Exhibition of the Beijing Northern Suburbs Furniture Company's 7469A folding chair, circa 1970s

Folding Chairs with Chinese Characteristics? The Revolutionary Roots of China’s Furniture Exports

Jennifer Altehenger’s Talk Kicks Off the Fairbank Center’s Modern China Lecture Series

China has been one of the largest furniture exporters for several decades, with its products furnishing homes all over the world — chief among them those in the United States and the European Union. Chinese furniture exports, however, have a much longer history that reaches back to the socialist era, when folding chairs manufactured in Chinese factories became bestsellers in the most unlikely places.

During a talk in the Modern China Lecture series at the Fairbank Center for Chinese Studies, Dr. Jennifer Altehenger, Associate Professor of Chinese History and Jessica Rawson Fellow in Modern Asian History at the University of Oxford, discussed how furniture exports could illuminate “the matter of design” in the everyday life of socialist China.

After contending with the international embargo during the Korean War, China exported commonly used furniture like wardrobes, dressing tables, folding chairs, and even bars to the Soviet Union, as well as to generally unattributed “capitalist countries” in Asia, the Middle East, and Western Europe in the 1950s and ‘60s. “The records don’t always show what went where,” Dr. Altenger noted. But almost every factory did list folding chairs as an item of export — and sometimes, they were the only items exported to capitalist countries.

A late Maoist Icon: Beijing Northern Suburbs Furniture Company’s 7469A Folding Chair

At the Leipzig Trade Fairs of 1954 and 1955, the China Pavilion exhibited Chinese furniture to great fanfare, and two years later, the inaugural “Canton Fair” in Guangzhou further boosted the profile of Chinese furniture production. Exports were suspended during the Great Leap Forward from 1958-1961, but in the 1960s, they picked up again, and records from that time more precisely identified the “capitalist countries” on China’s exportation list: South Korea, Australia, Denmark, Belgium, and West Germany, among others.

The scarcity of material resources in socialist China alerted furniture producers to economize on the use of timber and replace it with other materials, such as steel. Following the “mass line principle,” a policy that encouraged grassroots involvement, furniture producers tinkered with local machines (tu jiqi土机器) and devised new techniques to satisfy foreign demands. In 1974, the Beijing Northern Suburbs Furniture Company (renamed as the Tiantan Furniture Company in 1988), unveiled its 7469A folding chair, made of timber and red plastics, which went on to become a late Mao-era icon.
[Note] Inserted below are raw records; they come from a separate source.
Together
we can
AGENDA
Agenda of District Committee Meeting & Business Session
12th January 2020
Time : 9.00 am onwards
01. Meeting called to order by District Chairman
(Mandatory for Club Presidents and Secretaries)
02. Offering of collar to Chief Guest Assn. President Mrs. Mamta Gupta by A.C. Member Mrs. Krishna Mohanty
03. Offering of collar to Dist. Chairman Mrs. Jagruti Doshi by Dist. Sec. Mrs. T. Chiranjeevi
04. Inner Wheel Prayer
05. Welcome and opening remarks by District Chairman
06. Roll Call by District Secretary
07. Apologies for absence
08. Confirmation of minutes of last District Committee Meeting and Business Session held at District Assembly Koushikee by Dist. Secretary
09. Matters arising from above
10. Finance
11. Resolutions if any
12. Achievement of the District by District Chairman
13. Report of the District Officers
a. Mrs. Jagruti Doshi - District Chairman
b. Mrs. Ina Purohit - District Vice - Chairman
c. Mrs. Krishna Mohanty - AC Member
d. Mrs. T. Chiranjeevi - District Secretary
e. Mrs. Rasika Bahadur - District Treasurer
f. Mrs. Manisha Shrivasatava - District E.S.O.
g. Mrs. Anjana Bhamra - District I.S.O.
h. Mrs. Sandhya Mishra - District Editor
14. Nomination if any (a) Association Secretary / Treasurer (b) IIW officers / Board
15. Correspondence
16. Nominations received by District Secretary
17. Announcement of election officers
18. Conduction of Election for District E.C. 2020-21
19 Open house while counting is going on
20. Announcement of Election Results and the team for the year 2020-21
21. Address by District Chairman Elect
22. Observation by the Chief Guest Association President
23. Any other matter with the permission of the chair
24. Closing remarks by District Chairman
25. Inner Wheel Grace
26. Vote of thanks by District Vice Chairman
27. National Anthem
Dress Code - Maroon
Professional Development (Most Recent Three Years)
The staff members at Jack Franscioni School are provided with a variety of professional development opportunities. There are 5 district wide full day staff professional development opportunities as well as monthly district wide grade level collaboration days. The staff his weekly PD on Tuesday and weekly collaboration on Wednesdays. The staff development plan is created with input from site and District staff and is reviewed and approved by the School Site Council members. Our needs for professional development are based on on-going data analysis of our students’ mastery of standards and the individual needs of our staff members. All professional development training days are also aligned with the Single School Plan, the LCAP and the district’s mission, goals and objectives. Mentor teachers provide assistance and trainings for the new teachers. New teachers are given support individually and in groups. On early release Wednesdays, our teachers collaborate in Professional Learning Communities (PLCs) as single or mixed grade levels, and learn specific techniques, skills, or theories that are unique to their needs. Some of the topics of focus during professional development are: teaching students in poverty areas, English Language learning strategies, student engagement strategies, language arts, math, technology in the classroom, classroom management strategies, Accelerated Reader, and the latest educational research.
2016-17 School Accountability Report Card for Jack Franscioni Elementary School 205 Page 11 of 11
Although furniture makers seldom got to tell their stories, the exported furniture they made crossed ideological borders and connected lives in overseas homes to labor in Chinese socialist factories. These ordinary yet extraordinary objects showcase the furniture makers’ innovation and expertise as they coped with material shortages and the standards set both internationally and in China.
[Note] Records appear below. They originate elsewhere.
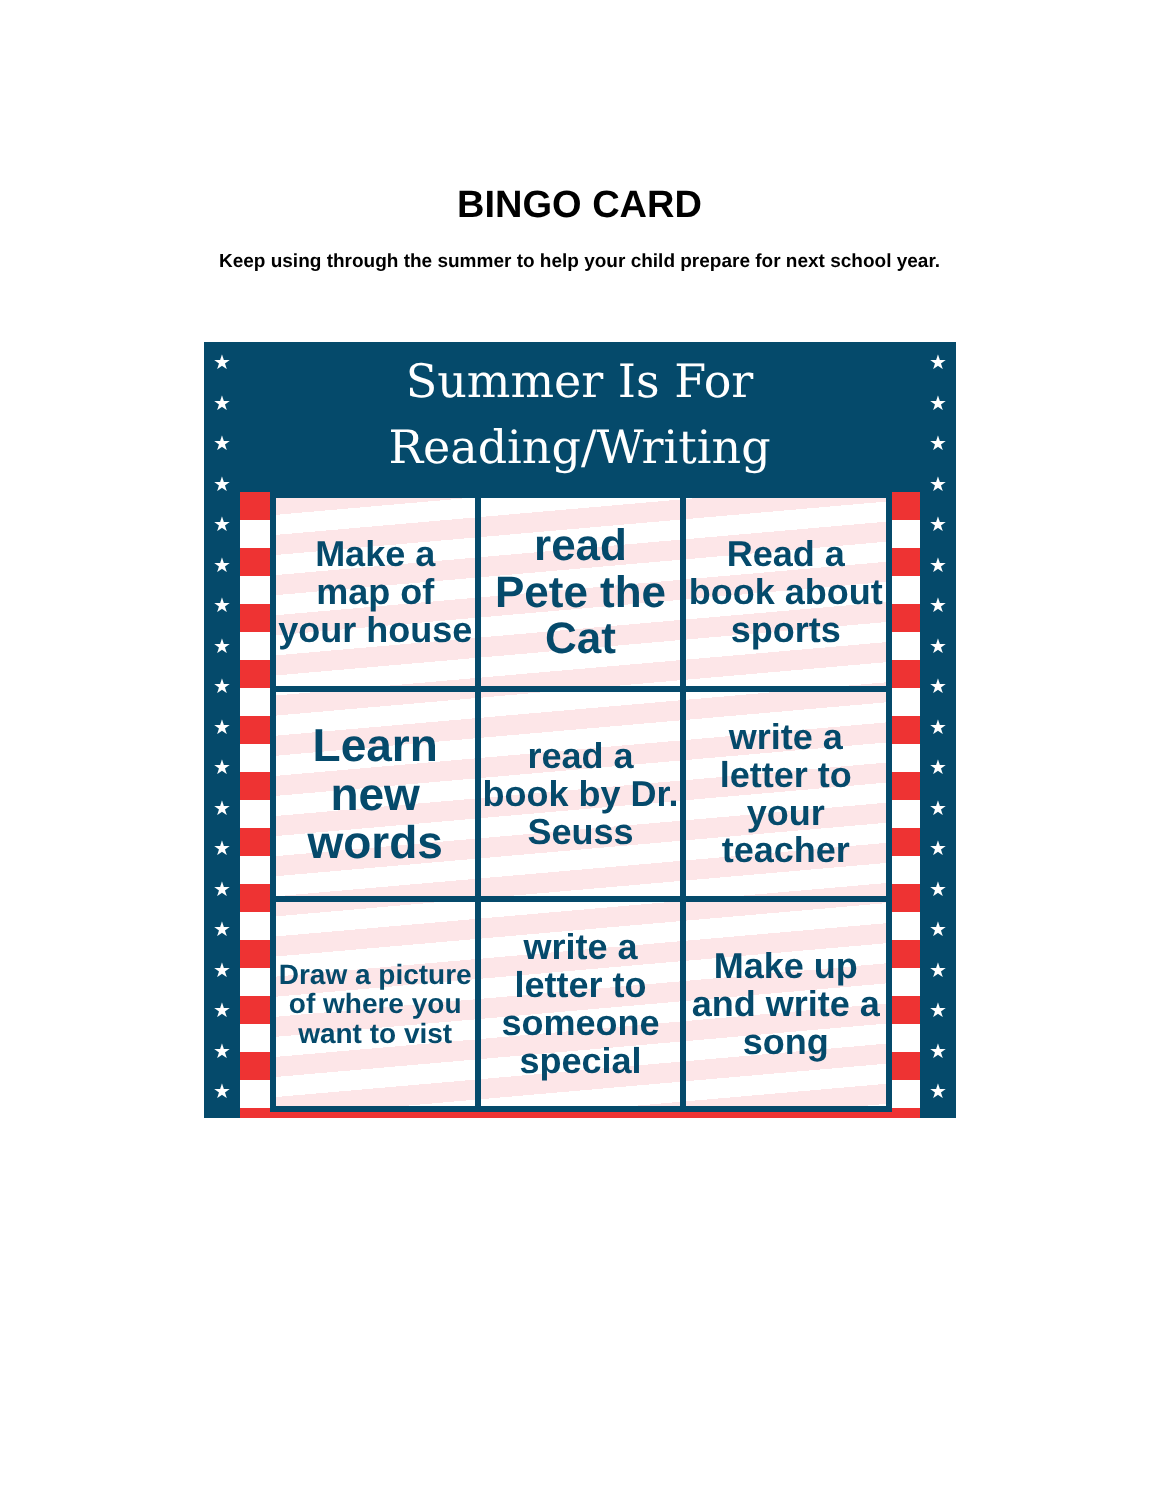BINGO CARD
Keep using through the summer to help your child prepare for next school year.
★
★
★
★
★
★
★
★
★
★
★
★
★
★
★
★
★
★
★
★
★
★
★
★
★
★
★
★
★
★
★
★
★
★
★
★
★
★
Summer Is For
Reading/Writing
| Make a map of your house | read Pete the Cat | Read a book about sports |
| Learn new words | read a book by Dr. Seuss | write a letter to your teacher |
| Draw a picture of where you want to vist | write a letter to someone special | Make up and write a song |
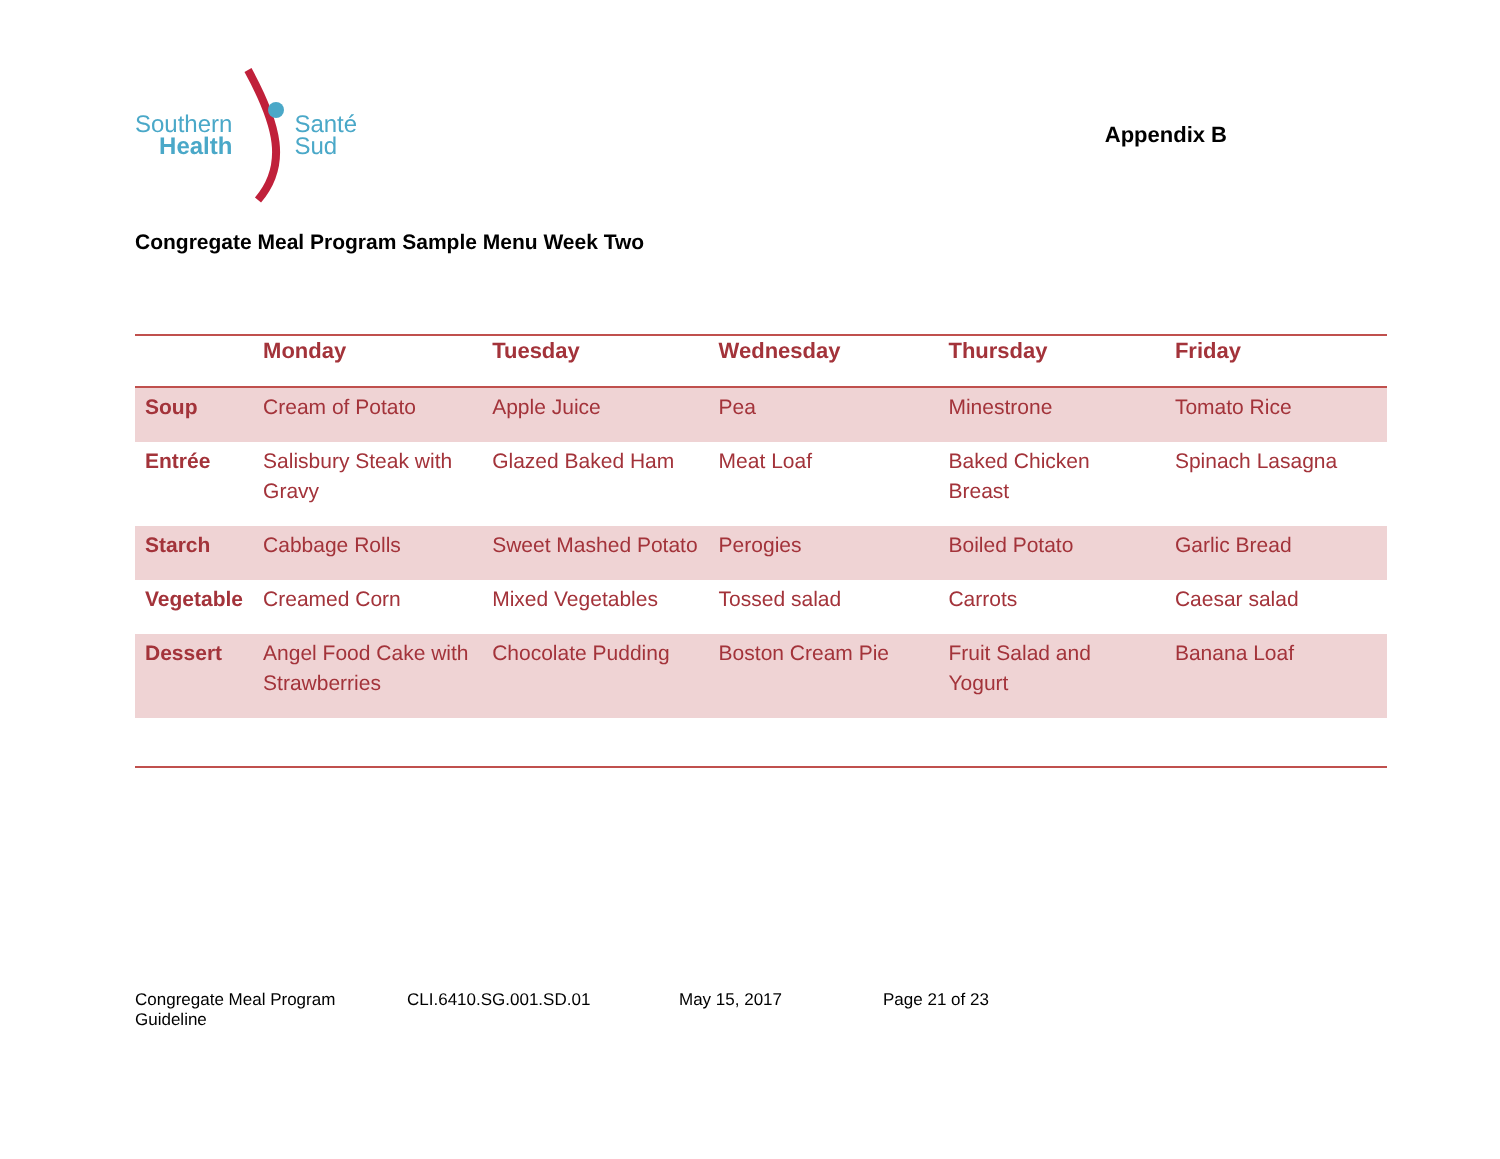Santé
Sud
Southern
Health
Appendix B
Congregate Meal Program Sample Menu Week Two
| | Monday | Tuesday | Wednesday | Thursday | Friday |
| --- | --- | --- | --- | --- | --- |
| Soup | Cream of Potato | Apple Juice | Pea | Minestrone | Tomato Rice |
| Entrée | Salisbury Steak with Gravy | Glazed Baked Ham | Meat Loaf | Baked Chicken Breast | Spinach Lasagna |
| Starch | Cabbage Rolls | Sweet Mashed Potato | Perogies | Boiled Potato | Garlic Bread |
| Vegetable | Creamed Corn | Mixed Vegetables | Tossed salad | Carrots | Caesar salad |
| Dessert | Angel Food Cake with Strawberries | Chocolate Pudding | Boston Cream Pie | Fruit Salad and Yogurt | Banana Loaf |
Congregate Meal Program Guideline CLI.6410.SG.001.SD.01 May 15, 2017 Page 21 of 23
Dr. Altehenger’s hidden history of Chinese furniture exports provides us with a new narrative for understanding the transition from the traditional furniture of the imperial era  to the “cheap” furniture that we’ve come to mainly associate with the post-reform period. Her research also asks us to consider both the presence and the absence of distinctly Chinese characteristics when it comes to the country’s mass-produced and globally used products.